Now, from a human point of view, that may not provide what I want. I get smaller fruit, and smaller flowers, and untidiness. But from the point of view of the plants, they grow stronger and much more resilient and resistant.
The more they are scattered the higher their odds of surviving.
And now that I contemplate, I realize that even the individual plants/seeds may not appreciate the benefit of what's happening. They are torn far from their origins, forced into situations that seem extreme -- possibly even destroyed by these new environments. But for the seeds that survive... ah... the seeds that survive. Now that's where real growth, strength, and abundance comes from.
It's so beautiful and terrifying. Beyond the beauty of it all is a system and structure that defies understanding.
Okay, what if this is all a natural process. There are signs of something behind it all, but well hidden signs. So... well... if I look at all of this; the cell, the tree, the water, the seeds, the hub, the health, even the abductions... well... there seems to be a grand system -- or plan.
The plan doesn't take "me" into account. It is un-emotionally intent on the health of something much bigger. That may hurt my feelings, but... well...
what am "I" in the entire scheme of the universe.
I have no idea what (if anything) might have put this process into motion, but that is irrelevant.
Tomorrow I will talk with C.W. He could be swayed from his “battery” plan.

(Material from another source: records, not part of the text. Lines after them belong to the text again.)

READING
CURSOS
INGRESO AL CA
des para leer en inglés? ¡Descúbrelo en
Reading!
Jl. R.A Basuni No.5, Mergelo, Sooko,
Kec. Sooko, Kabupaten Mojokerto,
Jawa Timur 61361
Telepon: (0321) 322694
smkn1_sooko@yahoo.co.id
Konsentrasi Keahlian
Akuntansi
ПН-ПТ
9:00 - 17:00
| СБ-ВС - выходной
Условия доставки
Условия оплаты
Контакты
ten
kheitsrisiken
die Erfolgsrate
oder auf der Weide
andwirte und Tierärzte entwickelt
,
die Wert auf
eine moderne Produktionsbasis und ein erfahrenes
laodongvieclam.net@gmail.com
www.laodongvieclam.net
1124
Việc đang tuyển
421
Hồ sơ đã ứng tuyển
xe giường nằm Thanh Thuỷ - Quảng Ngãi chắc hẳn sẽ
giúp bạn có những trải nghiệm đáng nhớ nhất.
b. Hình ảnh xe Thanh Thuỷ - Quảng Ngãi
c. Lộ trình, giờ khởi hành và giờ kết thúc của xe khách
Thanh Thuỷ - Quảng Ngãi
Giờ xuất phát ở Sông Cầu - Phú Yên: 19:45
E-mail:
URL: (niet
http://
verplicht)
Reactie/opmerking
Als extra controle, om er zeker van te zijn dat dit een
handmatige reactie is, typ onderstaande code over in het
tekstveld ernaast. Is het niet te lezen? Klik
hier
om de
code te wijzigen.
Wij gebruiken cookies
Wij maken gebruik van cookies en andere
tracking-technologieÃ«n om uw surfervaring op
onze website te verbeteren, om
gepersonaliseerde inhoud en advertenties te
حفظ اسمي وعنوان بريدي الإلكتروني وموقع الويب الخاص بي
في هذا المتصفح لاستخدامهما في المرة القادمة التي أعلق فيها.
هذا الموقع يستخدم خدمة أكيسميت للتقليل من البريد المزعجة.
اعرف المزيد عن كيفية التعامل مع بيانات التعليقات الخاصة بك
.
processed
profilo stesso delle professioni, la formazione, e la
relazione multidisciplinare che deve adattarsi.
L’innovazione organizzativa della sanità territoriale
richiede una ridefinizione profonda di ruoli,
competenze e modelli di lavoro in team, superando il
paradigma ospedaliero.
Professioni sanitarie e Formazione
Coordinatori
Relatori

I really don't journal much. I came to write this down because I am distraught. As I contemplate the plan that I have set in motion, I realize that I have become the destroyer of worlds. I sat down to write... to seek some cathartic tranquilization, and I realize the last thing I journaled was some esoterically beautiful philosophy about letting this garden grow. Not so reaffirming or calming.
But, nevertheless, here is my reasoning, because I must write this down.
Simply... it's us or them.
Complexly... If this is some kind of garden, and we're the plants, or seeds, or whatever... well some of us have gotten together and decided that we're the better choice to survive... if the others have unilaterally decided that we all won't survive.
I AM MORE FIT, DAMN IT!
This is not me. I want to be calm, and garden, or un-garden, or grow, or...
What gives one species the right to destroy another species? Who get's to choose? Do I just lay down and die because the more aggressive species thinks they're better, more powerful? What brutal scale do I use to measure the good of some against the life of others? Does love ever destroy... in order to help more survive... to help love itself to survive?
Does that even make sense? Can I kill because I think it will bring about more love? What if I'm not even capable of understanding the situation... of hate vs. love? Maybe I am the hater? Do I generate this "love" delusion to help me maintain my sanity in light of the choice I have made?
My God... it's too much... if these are just my walls of delusion... then I chose to live within them.
I am a seed - scattered by the wind...
But I will not simply be trampled - I will kick and scream... and SURVIVE!